GARFIELD
About The Production Garfield, the world's most popular comic strip character, is about to become a
major motion picture star. The cat who brought us catch phrases like "I would like
mornings if they started later” and "I'd rather pig out than work out” toplines a liveaction/
computer generated film adapted from the syndicated cartoon strip read in 2,600
newspapers by 260 million readers around the globe. Garfield finally has an epic story
that is as large as his ego – one that can barely be contained by the big screen.
Producer John Davis, whose many hits include the all-audience pictures "Doctor
Dolittle” and "Daddy Day Care,” was a natural to bring GARFIELD to life on the big
screen. "It's about time that Garfield becomes a big movie star,” says Davis. "He's lazy,
funny, crotchety and he has attitude. It doesn't matter if you're five years old or fifty;
everyone can relate to him on some level.”
For several years, Davis, along with Co-Producer Brian Manis, doggedly (sorry!)
pursued Garfield creator Jim Davis (no relation), for the rights to make a Garfield movie.

Given data.
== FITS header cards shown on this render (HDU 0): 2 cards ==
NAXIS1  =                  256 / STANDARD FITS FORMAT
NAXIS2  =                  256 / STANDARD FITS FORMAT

Short problem 1. Condense the paragraph of the Garfield production notes that begins "Producer John Davis" into a short bulleted list of its main facts.
Short problem 2. From the Garfield production notes, return word for word the passage from "Producer John Davis, whose" up to and including "Manis, doggedly (sorry!)".

Right answer 1.
- Producer John Davis's hits include the all-audience films "Doctor Dolittle" and "Daddy Day Care."
- He was a natural choice to bring GARFIELD to the big screen.
- Davis says it's about time Garfield became a big movie star.
- He calls Garfield lazy, funny, crotchety, and full of attitude.
- He says everyone, whether five or fifty years old, can relate to Garfield on some level.

Right answer 2.
Producer John Davis, whose many hits include the all-audience pictures "Doctor
Dolittle” and "Daddy Day Care,” was a natural to bring GARFIELD to life on the big
screen. "It's about time that Garfield becomes a big movie star,” says Davis. "He's lazy,
funny, crotchety and he has attitude. It doesn't matter if you're five years old or fifty;
everyone can relate to him on some level.”
For several years, Davis, along with Co-Producer Brian Manis, doggedly (sorry!)